Records excerpted from a collection
━━━━━━━━━━━━━━━━━━━━━━━━━━━━━━
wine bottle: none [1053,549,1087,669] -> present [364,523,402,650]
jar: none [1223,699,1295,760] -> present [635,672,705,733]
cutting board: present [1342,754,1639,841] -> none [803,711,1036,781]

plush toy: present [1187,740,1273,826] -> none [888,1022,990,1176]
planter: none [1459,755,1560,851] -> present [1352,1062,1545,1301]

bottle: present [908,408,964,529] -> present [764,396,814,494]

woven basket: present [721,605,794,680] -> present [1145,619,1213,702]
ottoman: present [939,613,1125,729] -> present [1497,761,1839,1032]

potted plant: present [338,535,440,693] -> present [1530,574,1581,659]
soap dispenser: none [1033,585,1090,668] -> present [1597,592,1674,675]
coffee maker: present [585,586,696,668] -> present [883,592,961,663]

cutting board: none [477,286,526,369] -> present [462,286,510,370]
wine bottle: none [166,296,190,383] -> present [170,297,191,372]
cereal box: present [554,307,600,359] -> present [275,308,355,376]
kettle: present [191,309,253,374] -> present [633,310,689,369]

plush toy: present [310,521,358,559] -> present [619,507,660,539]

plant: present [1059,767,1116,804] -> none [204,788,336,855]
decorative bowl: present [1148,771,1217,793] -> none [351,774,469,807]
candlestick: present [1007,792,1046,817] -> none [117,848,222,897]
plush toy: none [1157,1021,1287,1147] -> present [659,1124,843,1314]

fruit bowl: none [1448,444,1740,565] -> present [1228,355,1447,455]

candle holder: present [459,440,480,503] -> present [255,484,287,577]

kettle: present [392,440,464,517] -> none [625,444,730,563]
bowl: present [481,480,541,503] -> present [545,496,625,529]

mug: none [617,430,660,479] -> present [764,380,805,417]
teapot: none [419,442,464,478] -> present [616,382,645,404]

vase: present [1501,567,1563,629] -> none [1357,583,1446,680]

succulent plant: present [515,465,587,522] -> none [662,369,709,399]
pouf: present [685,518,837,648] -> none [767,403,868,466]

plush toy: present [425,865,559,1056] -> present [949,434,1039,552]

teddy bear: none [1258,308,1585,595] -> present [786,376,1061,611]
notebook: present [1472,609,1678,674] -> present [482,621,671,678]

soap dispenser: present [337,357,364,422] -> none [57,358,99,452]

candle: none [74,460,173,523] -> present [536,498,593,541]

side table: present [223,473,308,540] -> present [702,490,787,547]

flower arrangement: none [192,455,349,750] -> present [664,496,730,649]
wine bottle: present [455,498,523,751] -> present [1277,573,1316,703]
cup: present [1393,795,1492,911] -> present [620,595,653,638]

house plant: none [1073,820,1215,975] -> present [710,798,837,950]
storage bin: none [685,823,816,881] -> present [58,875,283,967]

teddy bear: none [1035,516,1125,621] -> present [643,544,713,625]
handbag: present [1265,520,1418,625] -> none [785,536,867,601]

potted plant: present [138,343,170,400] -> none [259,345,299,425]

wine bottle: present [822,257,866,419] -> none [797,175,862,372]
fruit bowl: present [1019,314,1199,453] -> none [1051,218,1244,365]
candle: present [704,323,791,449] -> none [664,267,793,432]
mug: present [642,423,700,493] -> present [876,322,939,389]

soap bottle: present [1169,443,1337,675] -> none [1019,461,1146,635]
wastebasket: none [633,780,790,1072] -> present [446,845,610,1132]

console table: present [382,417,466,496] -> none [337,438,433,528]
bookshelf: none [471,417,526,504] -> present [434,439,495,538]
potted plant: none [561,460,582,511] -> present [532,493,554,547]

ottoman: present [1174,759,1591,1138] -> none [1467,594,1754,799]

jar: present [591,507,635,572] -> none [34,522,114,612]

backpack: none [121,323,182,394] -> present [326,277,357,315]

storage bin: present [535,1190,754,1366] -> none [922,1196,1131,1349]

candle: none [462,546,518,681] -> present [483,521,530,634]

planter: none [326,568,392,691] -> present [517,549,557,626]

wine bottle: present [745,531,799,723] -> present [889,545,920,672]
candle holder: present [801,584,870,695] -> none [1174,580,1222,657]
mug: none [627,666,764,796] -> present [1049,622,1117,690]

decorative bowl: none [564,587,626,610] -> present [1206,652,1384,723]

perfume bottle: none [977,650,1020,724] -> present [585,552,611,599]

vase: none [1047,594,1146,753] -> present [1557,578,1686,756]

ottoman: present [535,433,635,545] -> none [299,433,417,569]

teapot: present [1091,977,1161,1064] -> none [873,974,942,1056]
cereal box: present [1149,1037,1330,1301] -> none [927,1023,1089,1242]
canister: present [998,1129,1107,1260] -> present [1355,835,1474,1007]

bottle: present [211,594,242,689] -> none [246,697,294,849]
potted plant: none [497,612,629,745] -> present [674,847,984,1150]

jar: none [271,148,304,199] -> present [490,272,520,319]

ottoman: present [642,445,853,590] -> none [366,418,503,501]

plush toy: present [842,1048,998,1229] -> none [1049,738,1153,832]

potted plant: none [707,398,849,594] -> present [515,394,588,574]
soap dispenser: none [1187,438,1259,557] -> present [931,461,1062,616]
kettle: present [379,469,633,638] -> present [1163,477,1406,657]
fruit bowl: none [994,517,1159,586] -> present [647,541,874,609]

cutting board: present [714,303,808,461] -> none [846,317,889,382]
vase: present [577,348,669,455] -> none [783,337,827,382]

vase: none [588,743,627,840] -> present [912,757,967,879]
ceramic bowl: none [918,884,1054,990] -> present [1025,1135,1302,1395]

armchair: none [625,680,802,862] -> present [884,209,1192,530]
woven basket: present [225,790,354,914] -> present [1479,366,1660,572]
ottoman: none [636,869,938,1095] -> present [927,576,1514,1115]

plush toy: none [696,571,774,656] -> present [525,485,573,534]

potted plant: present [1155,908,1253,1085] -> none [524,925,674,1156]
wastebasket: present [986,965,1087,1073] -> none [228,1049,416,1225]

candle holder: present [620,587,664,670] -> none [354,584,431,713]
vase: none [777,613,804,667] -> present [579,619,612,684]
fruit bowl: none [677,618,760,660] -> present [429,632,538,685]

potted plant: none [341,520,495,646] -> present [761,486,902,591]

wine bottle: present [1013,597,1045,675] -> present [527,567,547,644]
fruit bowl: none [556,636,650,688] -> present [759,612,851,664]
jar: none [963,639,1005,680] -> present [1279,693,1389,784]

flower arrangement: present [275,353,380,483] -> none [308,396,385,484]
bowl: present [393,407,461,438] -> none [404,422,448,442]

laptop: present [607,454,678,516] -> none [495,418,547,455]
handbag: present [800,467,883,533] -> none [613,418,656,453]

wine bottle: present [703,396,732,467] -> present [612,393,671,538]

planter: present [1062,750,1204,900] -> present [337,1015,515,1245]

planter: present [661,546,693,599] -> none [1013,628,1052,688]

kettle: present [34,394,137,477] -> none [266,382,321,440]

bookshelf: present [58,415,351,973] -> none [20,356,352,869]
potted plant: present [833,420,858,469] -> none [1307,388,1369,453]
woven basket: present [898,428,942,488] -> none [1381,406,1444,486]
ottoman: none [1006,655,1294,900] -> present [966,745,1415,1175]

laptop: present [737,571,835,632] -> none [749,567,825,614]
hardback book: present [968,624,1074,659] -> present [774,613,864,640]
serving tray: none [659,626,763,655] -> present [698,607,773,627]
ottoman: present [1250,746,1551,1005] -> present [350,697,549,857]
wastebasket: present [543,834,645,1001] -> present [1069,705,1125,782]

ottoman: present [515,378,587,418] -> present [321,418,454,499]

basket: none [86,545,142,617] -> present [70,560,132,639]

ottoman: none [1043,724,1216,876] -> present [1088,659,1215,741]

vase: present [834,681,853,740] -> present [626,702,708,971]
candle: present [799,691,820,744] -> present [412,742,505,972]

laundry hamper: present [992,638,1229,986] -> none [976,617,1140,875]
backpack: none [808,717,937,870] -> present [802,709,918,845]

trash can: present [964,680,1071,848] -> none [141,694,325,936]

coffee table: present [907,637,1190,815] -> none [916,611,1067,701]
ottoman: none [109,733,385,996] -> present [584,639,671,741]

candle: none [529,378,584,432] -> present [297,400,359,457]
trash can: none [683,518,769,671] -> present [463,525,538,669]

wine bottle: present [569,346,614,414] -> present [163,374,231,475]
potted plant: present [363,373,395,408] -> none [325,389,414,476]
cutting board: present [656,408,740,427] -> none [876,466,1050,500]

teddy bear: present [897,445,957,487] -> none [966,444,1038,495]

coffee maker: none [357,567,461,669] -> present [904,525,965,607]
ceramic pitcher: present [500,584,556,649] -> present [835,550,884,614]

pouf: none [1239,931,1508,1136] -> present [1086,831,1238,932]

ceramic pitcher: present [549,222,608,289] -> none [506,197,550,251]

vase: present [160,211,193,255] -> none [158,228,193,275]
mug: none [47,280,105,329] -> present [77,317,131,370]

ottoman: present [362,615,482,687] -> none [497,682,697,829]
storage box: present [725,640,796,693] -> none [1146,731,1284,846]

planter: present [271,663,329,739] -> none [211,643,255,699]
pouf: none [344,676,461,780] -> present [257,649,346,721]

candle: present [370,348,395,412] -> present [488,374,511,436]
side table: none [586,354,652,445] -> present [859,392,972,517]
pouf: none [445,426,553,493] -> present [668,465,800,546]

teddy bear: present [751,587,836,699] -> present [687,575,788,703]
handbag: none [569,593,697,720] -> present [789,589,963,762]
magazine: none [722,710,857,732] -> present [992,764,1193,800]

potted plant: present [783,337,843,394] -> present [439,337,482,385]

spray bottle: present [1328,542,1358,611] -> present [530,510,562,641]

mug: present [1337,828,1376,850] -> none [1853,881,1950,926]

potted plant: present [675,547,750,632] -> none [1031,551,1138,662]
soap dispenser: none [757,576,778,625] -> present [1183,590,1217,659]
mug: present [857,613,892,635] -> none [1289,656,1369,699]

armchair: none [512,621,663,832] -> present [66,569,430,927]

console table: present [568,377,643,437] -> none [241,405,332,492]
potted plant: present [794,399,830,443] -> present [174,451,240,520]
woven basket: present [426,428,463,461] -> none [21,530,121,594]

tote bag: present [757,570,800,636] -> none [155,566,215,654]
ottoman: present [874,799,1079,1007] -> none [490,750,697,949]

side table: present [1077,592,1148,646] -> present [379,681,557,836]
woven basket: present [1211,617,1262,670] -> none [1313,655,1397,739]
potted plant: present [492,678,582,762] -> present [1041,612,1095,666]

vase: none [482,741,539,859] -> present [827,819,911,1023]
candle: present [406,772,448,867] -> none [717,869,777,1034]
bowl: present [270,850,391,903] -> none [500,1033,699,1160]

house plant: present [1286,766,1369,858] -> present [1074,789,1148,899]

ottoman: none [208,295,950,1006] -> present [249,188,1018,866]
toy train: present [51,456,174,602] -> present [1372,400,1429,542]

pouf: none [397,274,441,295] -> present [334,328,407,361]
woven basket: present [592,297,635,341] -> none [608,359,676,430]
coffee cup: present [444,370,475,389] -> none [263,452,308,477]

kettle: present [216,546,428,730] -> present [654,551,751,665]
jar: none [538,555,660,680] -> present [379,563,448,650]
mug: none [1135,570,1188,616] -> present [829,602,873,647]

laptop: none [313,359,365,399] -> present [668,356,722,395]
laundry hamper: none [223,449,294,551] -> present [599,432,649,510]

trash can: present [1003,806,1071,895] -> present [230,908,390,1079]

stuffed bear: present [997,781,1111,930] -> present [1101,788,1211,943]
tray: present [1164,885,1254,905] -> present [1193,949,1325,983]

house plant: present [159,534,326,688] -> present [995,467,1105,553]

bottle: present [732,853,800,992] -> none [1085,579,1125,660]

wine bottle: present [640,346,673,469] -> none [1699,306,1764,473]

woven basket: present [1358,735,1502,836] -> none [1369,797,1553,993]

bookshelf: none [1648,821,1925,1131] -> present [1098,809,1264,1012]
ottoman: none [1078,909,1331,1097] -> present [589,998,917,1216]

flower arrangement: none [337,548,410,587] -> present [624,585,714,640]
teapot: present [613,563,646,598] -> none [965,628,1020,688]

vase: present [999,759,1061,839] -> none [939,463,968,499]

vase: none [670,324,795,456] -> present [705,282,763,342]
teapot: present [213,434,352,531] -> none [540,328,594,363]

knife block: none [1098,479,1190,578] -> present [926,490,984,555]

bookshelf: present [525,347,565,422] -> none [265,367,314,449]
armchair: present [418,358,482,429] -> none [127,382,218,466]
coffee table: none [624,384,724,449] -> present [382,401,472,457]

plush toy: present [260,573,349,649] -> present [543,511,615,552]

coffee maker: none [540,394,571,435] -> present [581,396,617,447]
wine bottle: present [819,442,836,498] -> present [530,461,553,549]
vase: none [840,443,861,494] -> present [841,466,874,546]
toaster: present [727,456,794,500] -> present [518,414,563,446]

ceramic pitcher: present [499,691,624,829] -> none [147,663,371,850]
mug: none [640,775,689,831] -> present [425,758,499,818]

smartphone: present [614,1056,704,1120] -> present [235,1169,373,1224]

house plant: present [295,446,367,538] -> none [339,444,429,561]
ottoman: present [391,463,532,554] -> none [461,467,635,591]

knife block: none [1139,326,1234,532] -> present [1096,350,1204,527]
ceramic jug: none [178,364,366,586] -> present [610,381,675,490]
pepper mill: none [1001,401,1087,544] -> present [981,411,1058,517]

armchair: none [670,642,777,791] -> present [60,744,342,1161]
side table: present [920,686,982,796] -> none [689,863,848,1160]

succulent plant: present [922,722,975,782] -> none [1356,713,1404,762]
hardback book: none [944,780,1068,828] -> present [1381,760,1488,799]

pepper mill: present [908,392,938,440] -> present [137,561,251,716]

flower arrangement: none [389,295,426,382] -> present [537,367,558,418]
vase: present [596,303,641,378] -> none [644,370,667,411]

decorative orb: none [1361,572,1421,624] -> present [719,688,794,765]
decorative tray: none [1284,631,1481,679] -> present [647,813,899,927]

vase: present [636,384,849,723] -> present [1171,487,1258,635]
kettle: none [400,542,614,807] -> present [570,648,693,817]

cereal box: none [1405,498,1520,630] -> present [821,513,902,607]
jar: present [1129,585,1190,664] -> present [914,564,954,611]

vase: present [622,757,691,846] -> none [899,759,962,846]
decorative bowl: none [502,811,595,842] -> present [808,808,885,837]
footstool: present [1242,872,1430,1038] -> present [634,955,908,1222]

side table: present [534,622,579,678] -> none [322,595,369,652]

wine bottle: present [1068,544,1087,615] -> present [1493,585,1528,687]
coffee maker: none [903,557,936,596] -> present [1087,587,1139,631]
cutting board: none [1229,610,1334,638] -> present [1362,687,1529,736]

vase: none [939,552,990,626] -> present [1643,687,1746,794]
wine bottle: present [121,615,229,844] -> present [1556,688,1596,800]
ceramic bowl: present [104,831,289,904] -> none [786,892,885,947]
━━━━━━━━━━━━━━━━━━━━━━━━━━━━━━
● **YOUR INSTRUCTIONS**: Looking at the records above, return exactly the lines from the line with "kettle: present [34,394,137,477]" to the line with "cutting board: present [656,408,740,427]", both ends included.

● **ANSWER TO THIS TASK**:
kettle: present [34,394,137,477] -> none [266,382,321,440]

bookshelf: present [58,415,351,973] -> none [20,356,352,869]
potted plant: present [833,420,858,469] -> none [1307,388,1369,453]
woven basket: present [898,428,942,488] -> none [1381,406,1444,486]
ottoman: none [1006,655,1294,900] -> present [966,745,1415,1175]

laptop: present [737,571,835,632] -> none [749,567,825,614]
hardback book: present [968,624,1074,659] -> present [774,613,864,640]
serving tray: none [659,626,763,655] -> present [698,607,773,627]
ottoman: present [1250,746,1551,1005] -> present [350,697,549,857]
wastebasket: present [543,834,645,1001] -> present [1069,705,1125,782]

ottoman: present [515,378,587,418] -> present [321,418,454,499]

basket: none [86,545,142,617] -> present [70,560,132,639]

ottoman: none [1043,724,1216,876] -> present [1088,659,1215,741]

vase: present [834,681,853,740] -> present [626,702,708,971]
candle: present [799,691,820,744] -> present [412,742,505,972]

laundry hamper: present [992,638,1229,986] -> none [976,617,1140,875]
backpack: none [808,717,937,870] -> present [802,709,918,845]

trash can: present [964,680,1071,848] -> none [141,694,325,936]

coffee table: present [907,637,1190,815] -> none [916,611,1067,701]
ottoman: none [109,733,385,996] -> present [584,639,671,741]

candle: none [529,378,584,432] -> present [297,400,359,457]
trash can: none [683,518,769,671] -> present [463,525,538,669]

wine bottle: present [569,346,614,414] -> present [163,374,231,475]
potted plant: present [363,373,395,408] -> none [325,389,414,476]
cutting board: present [656,408,740,427] -> none [876,466,1050,500]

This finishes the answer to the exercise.